8. Winter in the north should be fun, not feared.
Shanty Creek Resorts in Bellaire is a snow-sports go-to. There are also hundreds of miles of snowmobile trails through the local woods, and cross-country skiers and ice-fishing enthusiasts absolutely love the Traverse City winter.
And have you heard of fat biking? You can ride these bikes with super wide, partially deflated tires year-round, but winter is when they shine. Northern Michigan is flush with trails (and breweries for an obvious post-ride stop or final destination).
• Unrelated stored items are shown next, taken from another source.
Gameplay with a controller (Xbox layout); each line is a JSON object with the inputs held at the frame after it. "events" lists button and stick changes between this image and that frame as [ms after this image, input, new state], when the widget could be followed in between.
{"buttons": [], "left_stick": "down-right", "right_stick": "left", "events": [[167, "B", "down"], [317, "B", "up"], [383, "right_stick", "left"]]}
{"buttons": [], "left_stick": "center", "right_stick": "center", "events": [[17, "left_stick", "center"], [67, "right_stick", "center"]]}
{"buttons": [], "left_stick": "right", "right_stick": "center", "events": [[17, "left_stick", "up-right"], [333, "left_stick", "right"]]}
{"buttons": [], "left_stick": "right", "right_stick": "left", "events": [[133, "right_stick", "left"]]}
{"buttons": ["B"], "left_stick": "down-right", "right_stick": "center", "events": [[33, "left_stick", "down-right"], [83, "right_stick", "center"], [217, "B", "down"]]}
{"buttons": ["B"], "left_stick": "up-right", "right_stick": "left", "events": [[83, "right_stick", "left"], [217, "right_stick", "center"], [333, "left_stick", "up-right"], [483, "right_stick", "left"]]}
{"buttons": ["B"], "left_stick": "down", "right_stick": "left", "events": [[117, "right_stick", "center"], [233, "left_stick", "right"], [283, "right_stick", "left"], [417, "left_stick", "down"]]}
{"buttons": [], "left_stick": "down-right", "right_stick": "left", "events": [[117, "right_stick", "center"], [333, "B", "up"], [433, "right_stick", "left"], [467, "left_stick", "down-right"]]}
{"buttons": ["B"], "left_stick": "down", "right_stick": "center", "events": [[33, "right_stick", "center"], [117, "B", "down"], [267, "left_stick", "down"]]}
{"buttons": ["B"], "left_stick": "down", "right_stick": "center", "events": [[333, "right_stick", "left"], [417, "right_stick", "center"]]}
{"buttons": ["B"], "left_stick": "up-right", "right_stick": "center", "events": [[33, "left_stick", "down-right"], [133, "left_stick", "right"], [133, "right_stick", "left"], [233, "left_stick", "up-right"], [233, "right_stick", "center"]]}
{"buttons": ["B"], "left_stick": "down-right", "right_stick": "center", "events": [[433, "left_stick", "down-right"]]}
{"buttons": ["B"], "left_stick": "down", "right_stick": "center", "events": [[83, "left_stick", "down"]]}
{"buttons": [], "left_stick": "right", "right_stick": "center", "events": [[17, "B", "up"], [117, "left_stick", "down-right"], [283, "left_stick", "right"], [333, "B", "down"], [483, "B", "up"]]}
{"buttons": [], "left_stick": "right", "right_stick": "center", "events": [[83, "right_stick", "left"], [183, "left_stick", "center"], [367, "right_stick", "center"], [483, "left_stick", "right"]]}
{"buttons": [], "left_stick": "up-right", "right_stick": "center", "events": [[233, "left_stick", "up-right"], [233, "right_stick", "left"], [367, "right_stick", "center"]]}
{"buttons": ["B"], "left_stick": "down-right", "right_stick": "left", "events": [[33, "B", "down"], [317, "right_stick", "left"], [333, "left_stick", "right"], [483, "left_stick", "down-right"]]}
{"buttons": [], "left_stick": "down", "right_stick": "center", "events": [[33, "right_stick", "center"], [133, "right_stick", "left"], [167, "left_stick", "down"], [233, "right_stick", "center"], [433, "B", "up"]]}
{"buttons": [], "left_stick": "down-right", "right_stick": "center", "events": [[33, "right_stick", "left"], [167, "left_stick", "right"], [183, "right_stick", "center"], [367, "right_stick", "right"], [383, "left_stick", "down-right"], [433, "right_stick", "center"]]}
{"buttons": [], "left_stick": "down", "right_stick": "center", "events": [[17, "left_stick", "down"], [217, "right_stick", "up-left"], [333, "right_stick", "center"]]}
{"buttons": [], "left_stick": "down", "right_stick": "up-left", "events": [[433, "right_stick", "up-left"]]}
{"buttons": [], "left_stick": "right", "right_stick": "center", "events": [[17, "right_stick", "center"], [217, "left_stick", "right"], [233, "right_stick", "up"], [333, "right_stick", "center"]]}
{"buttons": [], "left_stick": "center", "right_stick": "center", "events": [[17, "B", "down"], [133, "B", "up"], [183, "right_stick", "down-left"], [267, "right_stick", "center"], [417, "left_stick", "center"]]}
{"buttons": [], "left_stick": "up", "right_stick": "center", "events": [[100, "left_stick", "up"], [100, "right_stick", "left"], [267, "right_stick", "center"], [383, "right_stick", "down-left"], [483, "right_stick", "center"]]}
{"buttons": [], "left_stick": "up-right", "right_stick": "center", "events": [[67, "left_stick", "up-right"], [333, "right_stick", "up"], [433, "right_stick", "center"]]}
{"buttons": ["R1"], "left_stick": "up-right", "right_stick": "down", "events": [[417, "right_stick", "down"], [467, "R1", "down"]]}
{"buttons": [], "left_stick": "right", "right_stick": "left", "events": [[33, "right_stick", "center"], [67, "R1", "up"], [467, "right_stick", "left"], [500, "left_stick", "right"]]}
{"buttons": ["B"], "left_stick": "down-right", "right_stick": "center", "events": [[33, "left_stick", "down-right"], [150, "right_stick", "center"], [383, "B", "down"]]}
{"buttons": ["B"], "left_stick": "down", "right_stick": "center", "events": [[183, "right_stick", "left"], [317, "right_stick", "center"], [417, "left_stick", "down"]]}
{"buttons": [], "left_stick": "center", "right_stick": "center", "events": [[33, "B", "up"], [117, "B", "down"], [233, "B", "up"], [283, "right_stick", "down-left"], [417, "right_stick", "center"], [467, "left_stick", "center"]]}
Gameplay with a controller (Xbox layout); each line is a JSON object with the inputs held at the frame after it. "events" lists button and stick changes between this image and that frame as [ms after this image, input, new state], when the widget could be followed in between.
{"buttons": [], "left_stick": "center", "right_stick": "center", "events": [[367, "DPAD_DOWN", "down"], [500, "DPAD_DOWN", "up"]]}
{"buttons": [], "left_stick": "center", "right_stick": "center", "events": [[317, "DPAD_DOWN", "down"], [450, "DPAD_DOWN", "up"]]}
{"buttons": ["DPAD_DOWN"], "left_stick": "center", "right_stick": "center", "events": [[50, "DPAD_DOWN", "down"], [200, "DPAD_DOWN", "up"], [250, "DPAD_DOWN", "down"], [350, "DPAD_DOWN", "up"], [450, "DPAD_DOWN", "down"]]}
To get started, hop on the singletrack at Glacial Hills, shred the 30-some miles of trails, and end your journey at Short’s Brewing Co. for some well-earned refreshment.
9. Ain’t no open mic night like a Traverse City mic night.
Have a beer and grab your guitar, trumpet, uke…anything goes at our open mic nights. A little west of town, Bill Dungjen hosts the longest running of them all at the Hayloft Inn, where country and bluegrass are the preferred genres. Wine and cider bar Left Foot Charley also has a great open mic on Sundays — it’s hosted by the soulful Rob Coonrod.
10. This is lighthouse country.
If you had to guess which state has the most lighthouses, you’d probably say Florida or Maine. Maybe California. But that gold medal actually goes to Michigan, and several (of the best) can be found in Traverse City.
Mission Point, Grand Traverse, South Manitou, North Manitou, and Point Betsie are the five to the city’s name. All are historic and worth a stop, and tours are available at all except North Manitou. If you only have time for one, Grand Traverse is the most accessible and one of the oldest on the Great Lakes. It’s on the tip of the Leelanau Peninsula, surrounded by a state park. Better yet, you can volunteer to be a lighthouse keeper and live in the lighthouse for a couple weeks. What better way to get your local’s card?